Let \(S\) be a smooth surface with a smooth bounding curve \(C.\) Then for any continuously differentiable vector function

\[{\mathbf{F}\left( {x,y,z} \right) \text{ = }}\kern0pt{ \big( {P\left( {x,y,z} \right),\,}}\kern0pt{{Q\left( {x,y,z} \right),\,}}\kern0pt{{R\left( {x,y,z} \right)} \big)}\]

Stoke’s Theorem states:

\[{\oint\limits_C {\mathbf{F} \cdot d\mathbf{r}} }={ \iint\limits_S {\left( {\nabla \times \mathbf{F}} \right) \cdot d\mathbf{S}} ,}\]

where

\[ {\nabla \times \mathbf{F} } = {\left| {\begin{array}{*{20}{c}} \mathbf{i} & \mathbf{j} & \mathbf{k}\\ {\frac{\partial }{{\partial x}}}&{\frac{\partial }{{\partial y}}}&{\frac{\partial }{{\partial z}}}\\ P&Q&R \end{array}} \right| } = {\left( {\frac{{\partial R}}{{\partial y}} – \frac{{\partial Q}}{{\partial z}}} \right)\mathbf{i} } + {\left( {\frac{{\partial P}}{{\partial z}} – \frac{{\partial R}}{{\partial x}}} \right)\mathbf{j} } + {\left( {\frac{{\partial Q}}{{\partial x}} – \frac{{\partial P}}{{\partial y}}} \right)\mathbf{k} } \]

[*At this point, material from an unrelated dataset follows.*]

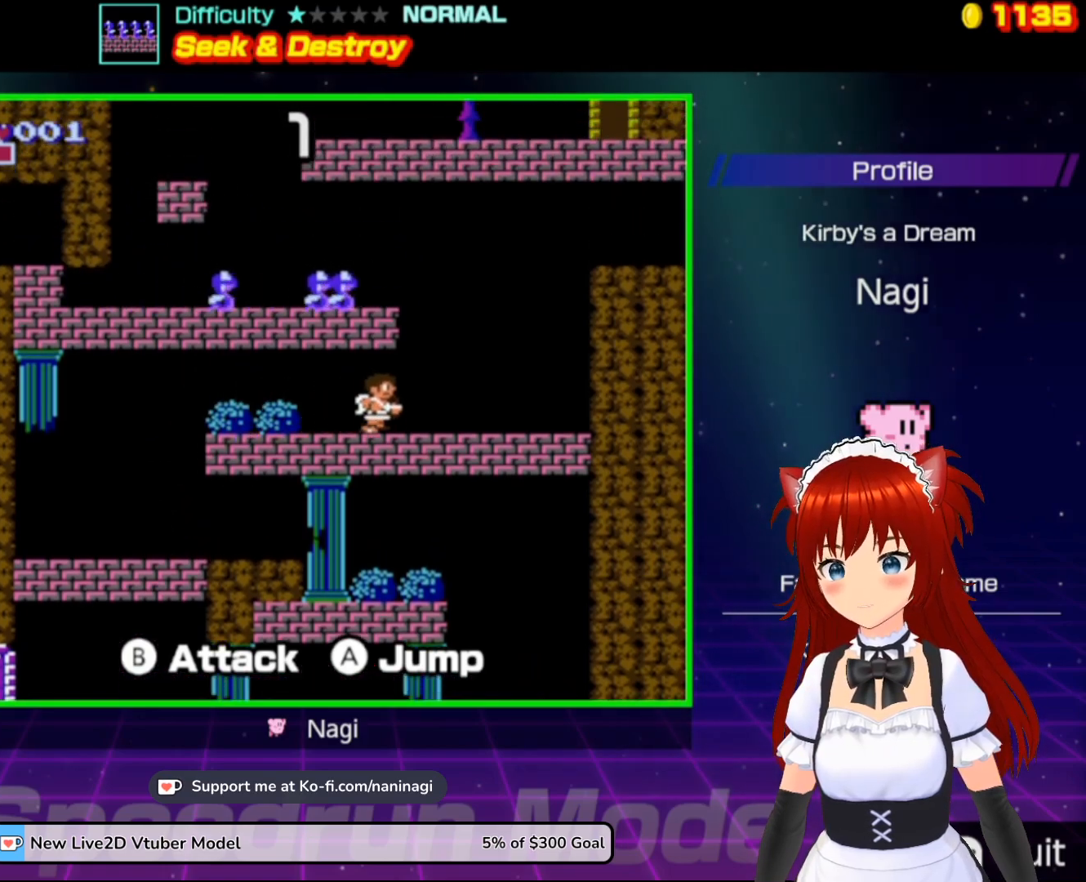
{"buttons": ["B", "DPAD_UP"], "events": [[50, "DPAD_RIGHT", "up"], [150, "DPAD_UP", "down"], [250, "B", "down"], [350, "B", "up"], [450, "B", "down"]]}
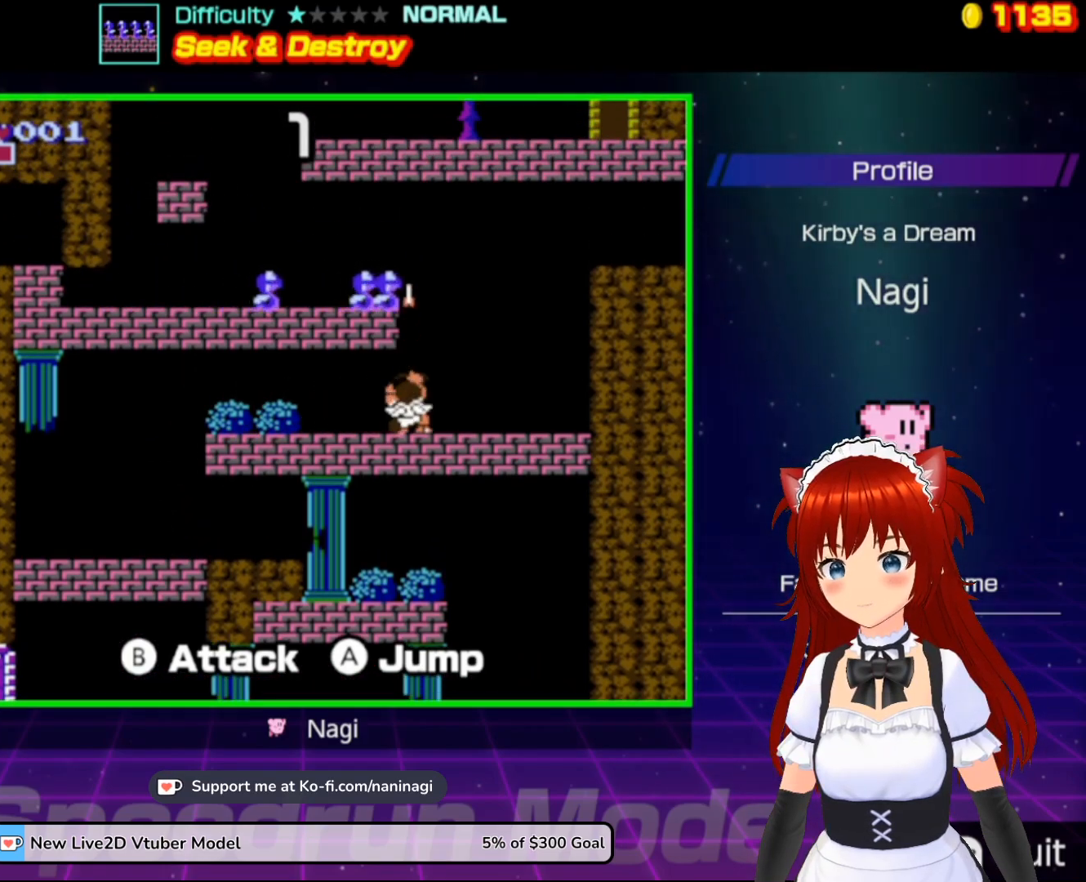
{"buttons": ["B", "DPAD_UP"], "events": [[50, "B", "up"], [117, "B", "down"], [217, "B", "up"], [267, "B", "down"], [417, "B", "up"], [450, "B", "down"]]}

is the curl of the vector field \(\mathbf{F}.\)

The symbol \(\oint\limits{}\) indicates that the line integral is taken over a closed curve.

We assume there is an orientation on both the surface and the curve that are related by the right hand rule. That is, if you were to walk around the curve in its preferred direction with your head pointing in the same direction as the normal vector \(\mathbf{n}\) to the surface, then the surface would always be on your left (Figure \(1\)).

Stoke’s Theorem relates line integrals of vector fields to surface integrals of vector fields.

In coordinate form Stoke’s Theorem can be written as

\[

{\oint\limits_C {Pdx + Qdy + Rdz} }

= {\iint\limits_S {\left( {\frac{{\partial R}}{{\partial y}} – \frac{{\partial Q}}{{\partial z}}} \right)dydz }}+{{ \left( {\frac{{\partial P}}{{\partial z}} – \frac{{\partial R}}{{\partial x}}} \right)dzdx }}+{{ \left( {\frac{{\partial Q}}{{\partial x}} – \frac{{\partial P}}{{\partial y}}} \right)dxdy} .}

\]

## Solved Problems

Click or tap a problem to see the solution.

### Example 1

Show that the line integral \(\oint\limits_C {yzdx }\) \({+\, xzdy }\) \({+\, xydz} \) is zero along any closed contour \(C.\)### Example 2

Use Stoke’s Theorem to evaluate the line integral \(\oint\limits_C {\left( {y + 2z} \right)dx }\) \({+ \left( {x + 2z} \right)dy }\) \({+ \left( {x + 2y} \right)dz},\) where \(C\) is the curve formed by intersection of the sphere \({x^2} + {y^2} + {z^2} \) \(= 1\) with the plane \(x + 2y + 2z \) \(= 0.\)### Example 3

Use Stoke’s Theorem to calculate the line integral \(\oint\limits_C {{y^3}dx – {x^3}dy }\) \({+\, {z^3}dz}.\) The curve \(C\) is the intersection of the cylinder \({x^2} + {y^2} = {a^2}\) and the plane \(x + y + z \) \(= b.\)### Example 4

Use Stoke’s Theorem to evaluate the line integral \(\oint\limits_C {\left( {x + z} \right)dx }\) \({+ \left( {x – y} \right)dy }\) \({+\, xdz}.\) The curve \(C\) is the ellipse defined by the equation \({\large\frac{{{x^2}}}{4}\normalsize} + {\large\frac{{{y^2}}}{9}\normalsize} = 1,\) \(z = 1\) (Figure \(2\)).### Example 5

Use Stoke’s Theorem to calculate the line integral \(\oint\limits_C {\left( {z – y} \right)dx }\) \({+ \left( {x – z} \right)dy }\) \({+ \left( {y – x} \right)dz} .\) The curve \(C\) is the triangle with the vertices \(A\left( {2,0,0} \right),\) \(B\left( {0,2,0} \right),\) \(D\left( {0,0,2} \right)\) (Figure \(3\)).### Example 6

Use Stoke’s Theorem to evaluate the line integral \(\oint\limits_C {\left( {{z^2} – {y^2}} \right)dx }\) \({+\, \left( {{x^2} – {z^2}} \right)dy }\) \({+\, \left( {{y^2} – {x^2}} \right)dz},\) where the curve \(C\) is formed by intersection of the paraboloid \(z =\) \(5 – {x^2} – {y^2}\) with the plane \(x + y + z \) \(= 1\) (Figure \(4\)).### Example 1.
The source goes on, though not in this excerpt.